Sudan court sentences officer to death for killing protester


 A Sudanese court sentenced to death on Monday a paramilitary officer charged with killing a demonstrator during a deadly breakup of a protest camp in the capital, Khartoum, two years ago.

The court ruled that the officer, Youssef Mohieldin al-Fiky, a major with the paramilitary Rapid Support Forces, rammed a protester with his car as security forces were dispersing a sit-in outside the military headquarters in June 2019.

The protester, Hanafy Abdel-Shakour, was one of over 120 people killed during the brutal crackdown on demonstrators in Khartoum and elsewhere in Sudan that June. It followed two months after the military ousted then-President Omar al-Bashir amid a public uprising against his nearly three-decade autocratic rule.

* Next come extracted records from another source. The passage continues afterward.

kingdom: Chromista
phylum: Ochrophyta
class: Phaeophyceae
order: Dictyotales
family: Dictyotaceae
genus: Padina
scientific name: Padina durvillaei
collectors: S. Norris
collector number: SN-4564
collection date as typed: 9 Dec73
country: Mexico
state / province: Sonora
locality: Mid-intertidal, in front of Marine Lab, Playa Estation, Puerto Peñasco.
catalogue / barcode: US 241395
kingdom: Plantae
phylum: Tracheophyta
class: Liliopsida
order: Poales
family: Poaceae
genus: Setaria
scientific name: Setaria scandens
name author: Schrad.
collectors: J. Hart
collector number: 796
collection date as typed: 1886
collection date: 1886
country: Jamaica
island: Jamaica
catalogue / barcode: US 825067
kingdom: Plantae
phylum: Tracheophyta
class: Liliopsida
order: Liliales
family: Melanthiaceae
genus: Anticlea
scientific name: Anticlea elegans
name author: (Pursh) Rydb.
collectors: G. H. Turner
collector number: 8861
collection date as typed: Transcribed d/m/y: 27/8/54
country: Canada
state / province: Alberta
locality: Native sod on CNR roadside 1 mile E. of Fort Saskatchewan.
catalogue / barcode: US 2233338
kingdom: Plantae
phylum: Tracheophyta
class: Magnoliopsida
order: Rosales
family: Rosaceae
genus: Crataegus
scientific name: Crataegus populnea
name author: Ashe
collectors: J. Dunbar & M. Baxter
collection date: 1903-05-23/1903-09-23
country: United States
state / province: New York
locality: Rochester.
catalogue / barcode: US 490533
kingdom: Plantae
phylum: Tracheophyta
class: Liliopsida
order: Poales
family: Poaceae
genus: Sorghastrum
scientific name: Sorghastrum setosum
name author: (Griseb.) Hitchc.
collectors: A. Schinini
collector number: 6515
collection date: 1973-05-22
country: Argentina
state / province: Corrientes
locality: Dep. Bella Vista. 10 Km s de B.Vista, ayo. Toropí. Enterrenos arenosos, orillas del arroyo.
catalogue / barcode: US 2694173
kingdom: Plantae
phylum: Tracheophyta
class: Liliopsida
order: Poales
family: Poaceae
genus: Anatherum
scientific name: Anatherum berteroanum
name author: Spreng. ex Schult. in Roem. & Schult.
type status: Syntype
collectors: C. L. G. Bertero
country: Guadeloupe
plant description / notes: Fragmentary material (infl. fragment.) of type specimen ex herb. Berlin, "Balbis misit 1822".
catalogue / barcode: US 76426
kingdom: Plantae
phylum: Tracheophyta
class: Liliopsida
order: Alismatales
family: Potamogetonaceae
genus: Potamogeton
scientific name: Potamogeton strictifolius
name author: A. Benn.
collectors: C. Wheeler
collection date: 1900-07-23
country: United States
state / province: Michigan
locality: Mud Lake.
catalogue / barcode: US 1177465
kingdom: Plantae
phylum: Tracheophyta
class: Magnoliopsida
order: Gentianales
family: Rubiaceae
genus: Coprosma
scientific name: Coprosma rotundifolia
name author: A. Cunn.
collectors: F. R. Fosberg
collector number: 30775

Al-Fiky rammed his car into 22-year-old Abdel-Shakour, in Omdurman, a city adjacent to Khartoum, according to the state-run SUNA news agency. The report said the trial had started more than a year later, in July 2020, in Khartoum’s Judicial and Legal Science Institute. Judges held 26 hearings before their ruling on Monday. The verdict can be appealed before a higher court.

According to videos distributed on social media, dozens of people outside the courthouse cheered the court ruling. Abdel-Shakour’s family were also seen hugging each other and praying.

Since al-Bashir’s ouster, Sudan has since been on a fragile path to democracy and is ruled by a joint military-civilian government.

Monday’s ruling was the first of its kind. The 2019 breakup of the sit-in camp was a turning point in what had until then been relations between the military and the protesters.

Protesters had called for an international probe into the breakup, but an African Union-brokered agreement in August 2019 between the generals and the protesters said a local commission would investigate. The panel, however, repeatedly missed its deadlines for reporting, angering the victims’ families and protest groups.

Protesters accused the paramilitary force of leading the crackdown. The force grew out of the notorious janjaweed militias implicated in the Darfur conflict and is now part of the military.

A military-backed prosecutor said in 2019 that eight officers, including a major general, were charged with crimes against humanity in the crackdown. But there has been no word since of any being tried or detained.